[BEGIN DOCUMENT EXTRACT]
Answer: \(x^2+y^2-8\sqrt2x-8\sqrt2y+39=0\).

The first circle is

\(x^2+y^2-25=0\),

so its centre is \((0,0)\) and its radius is

\(5\).

The second circle has the same radius, so its radius is also \(5\). Let its centre be \(C\).

The two circles intersect at \(A\) and \(B\), and \(AB\) is their common chord. The line joining the centres of two intersecting equal circles is perpendicular to their common chord.

The chord \(AB\) is parallel to

\(y=-x\),

which has gradient \(-1\). Therefore the line joining the two centres has gradient \(1\).

Since the coordinates of the centre of the second circle are both positive, write

\(C=(k,k)\), where \(k\gt0\).

The chord \(AB\) has length \(6\), so half the chord has length \(3\).

In a circle of radius \(5\), the perpendicular distance from the centre to a chord of length \(6\) is found using Pythagoras:

\(\sqrt{5^2-3^2}=\sqrt{25-9}=4\).

For two equal circles, the common chord lies halfway between the two centres. Therefore the distance between the centres is

\(2\times4=8\).

So

\(OC=8\).
[END DOCUMENT EXTRACT]
[BEGIN EXCERPTED RECORDS]
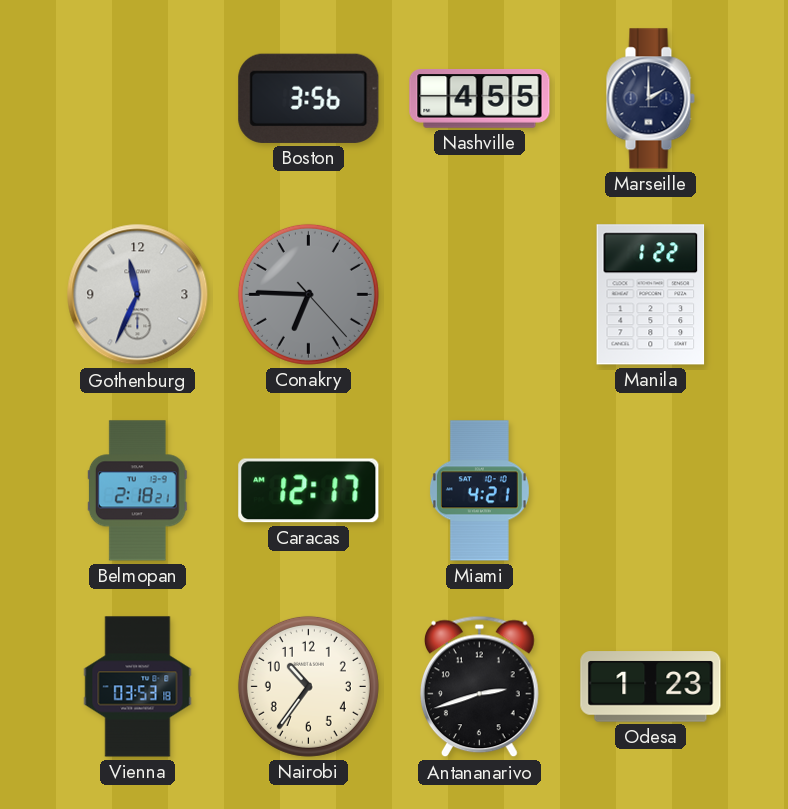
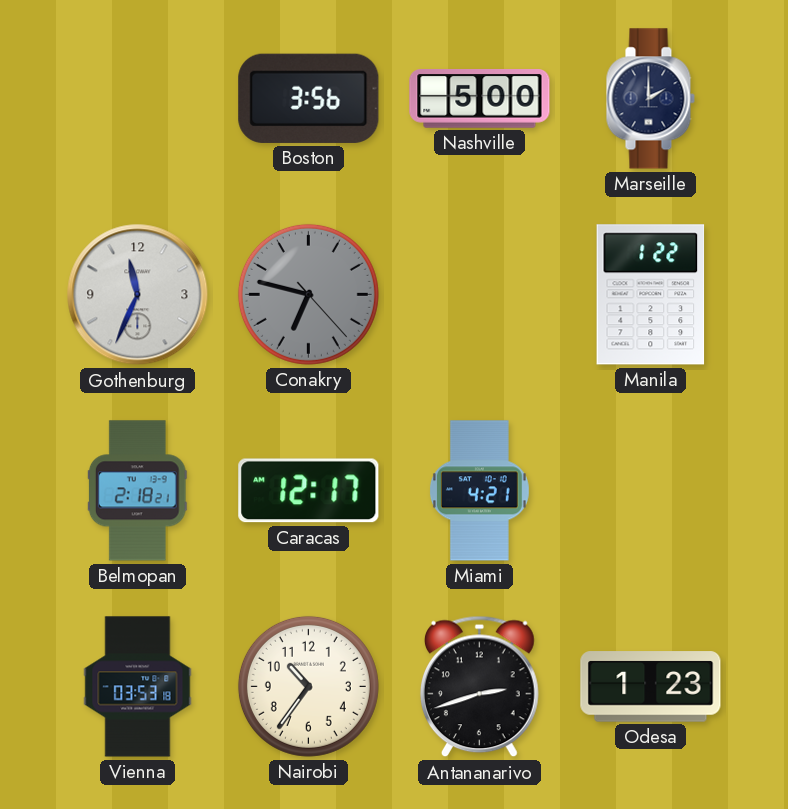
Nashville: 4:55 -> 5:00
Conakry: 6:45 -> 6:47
[END EXCERPTED RECORDS]
[BEGIN EXCERPTED RECORDS]
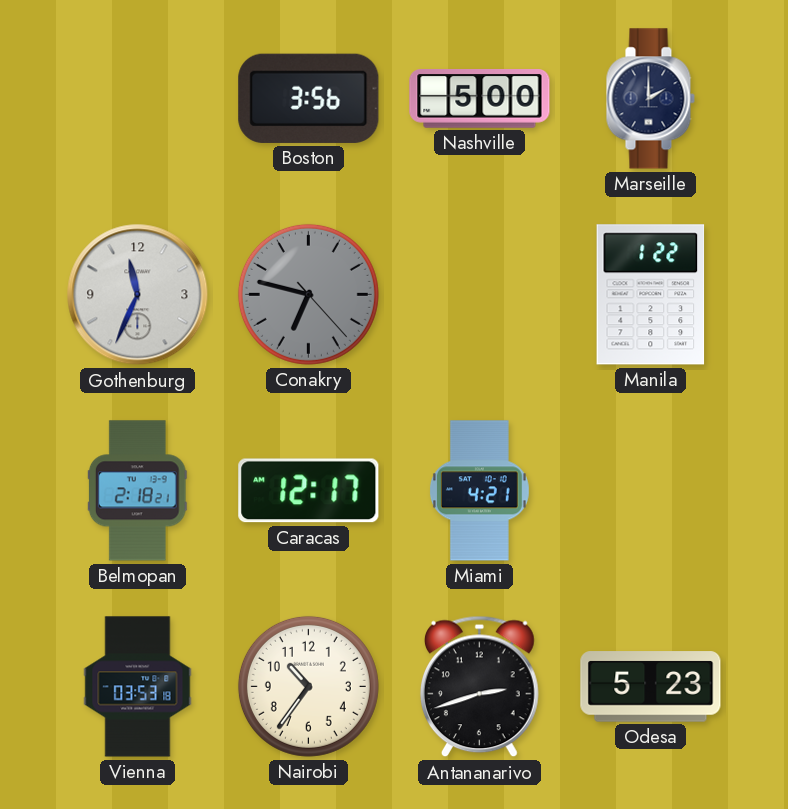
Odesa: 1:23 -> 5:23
[END EXCERPTED RECORDS]
→ WRITTEN REQUEST:
Sum up the worked circle solution above in three sentences.

→ TASK RESPONSE:
The worked solution gives the second circle as \(x^2+y^2-8\sqrt2x-8\sqrt2y+39=0\), a circle with the same radius 5 as \(x^2+y^2-25=0\). The common chord \(AB\) is parallel to \(y=-x\), so the line joining the centers has gradient 1 and the second center is written as \((k,k)\) with \(k>0\). Since the chord has length 6, Pythagoras puts each center 4 from it, so the distance between the centers is \(OC=8\).